I agree resoundingly with the comments about what unique experience it has been to be a student
teacher in CPS these past two weeks! As
with most of my classmates, I think I tried to keep my ears open and listen to
the many different voices and perspectives people in Chicago took on the CTU
labor strike: the CTU teacher members and leaders, the administration, the
janitorial and other support staff, the parents, Chicago’s citizens, Chicago’s
government, the CPS Board of Education, the people from out of town and out of
state, to name some.
Today, upon returning to the Bret
Harte kindergarten classroom, I realized that there was definitely a voice and
perspective that I hadn’t paid as much attention to in all of the hubbub of the
strike experience: that of the students!
My mentor teacher, Meghan, read two books and facilitated two limited,
but important, inquiry based discussions today.
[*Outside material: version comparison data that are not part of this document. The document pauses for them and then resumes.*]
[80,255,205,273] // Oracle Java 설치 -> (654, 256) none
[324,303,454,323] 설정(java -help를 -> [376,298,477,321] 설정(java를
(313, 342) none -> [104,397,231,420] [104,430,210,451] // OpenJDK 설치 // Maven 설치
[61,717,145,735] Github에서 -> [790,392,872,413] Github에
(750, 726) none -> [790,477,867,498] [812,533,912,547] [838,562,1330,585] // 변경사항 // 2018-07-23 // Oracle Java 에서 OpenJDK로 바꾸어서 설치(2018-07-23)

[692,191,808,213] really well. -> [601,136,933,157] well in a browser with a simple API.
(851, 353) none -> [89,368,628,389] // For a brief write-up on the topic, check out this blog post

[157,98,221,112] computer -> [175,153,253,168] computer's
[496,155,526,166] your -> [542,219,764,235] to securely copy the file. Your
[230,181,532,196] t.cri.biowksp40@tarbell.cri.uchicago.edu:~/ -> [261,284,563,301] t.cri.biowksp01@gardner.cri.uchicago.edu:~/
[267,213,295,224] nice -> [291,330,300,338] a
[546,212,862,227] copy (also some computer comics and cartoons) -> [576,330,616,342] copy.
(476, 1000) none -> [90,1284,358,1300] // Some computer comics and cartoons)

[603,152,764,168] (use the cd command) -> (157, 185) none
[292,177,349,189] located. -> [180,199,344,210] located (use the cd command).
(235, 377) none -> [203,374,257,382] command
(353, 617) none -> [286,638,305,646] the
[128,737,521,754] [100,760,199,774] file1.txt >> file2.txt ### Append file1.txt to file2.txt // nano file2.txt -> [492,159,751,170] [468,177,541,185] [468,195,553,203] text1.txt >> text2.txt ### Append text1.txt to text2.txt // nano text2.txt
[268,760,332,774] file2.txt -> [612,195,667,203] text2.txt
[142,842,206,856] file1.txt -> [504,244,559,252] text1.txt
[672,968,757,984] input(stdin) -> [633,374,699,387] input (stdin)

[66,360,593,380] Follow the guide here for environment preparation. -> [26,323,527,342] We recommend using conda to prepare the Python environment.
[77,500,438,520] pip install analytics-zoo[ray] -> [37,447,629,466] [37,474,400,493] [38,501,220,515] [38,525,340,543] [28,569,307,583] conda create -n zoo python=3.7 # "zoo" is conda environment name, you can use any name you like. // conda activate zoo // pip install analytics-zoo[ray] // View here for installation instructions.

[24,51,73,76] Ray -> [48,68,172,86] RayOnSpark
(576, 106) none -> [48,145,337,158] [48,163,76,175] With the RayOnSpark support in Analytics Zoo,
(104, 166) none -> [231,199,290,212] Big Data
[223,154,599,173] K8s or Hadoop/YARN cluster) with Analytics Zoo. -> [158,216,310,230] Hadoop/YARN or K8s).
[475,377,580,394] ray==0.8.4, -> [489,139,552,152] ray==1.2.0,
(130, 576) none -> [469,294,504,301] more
These books have already been mentioned in previous posts: Click, Clack, Moo and Animal Strike At the Zoo. Meghan interestingly started her mini-lesson
by asking if our students knew what “taking a vote” meant, took some students’
responses and then gave her own definition.
She then asked her students to one-by-one tell her their vote on which
book they wanted to read. It was almost
a split classroom, with 11 students voting for one and 12 voting for the other.
My MT ended up reading both
stories, however, and somewhat ambiguously asked the students if they had any
questions about the book or the strike CPS had for the past seven school
days. The kindergarteners ended up
having quite a few and I really enjoyed seeing my MT let them think and wonder
aloud with each other about something that really, really affected them.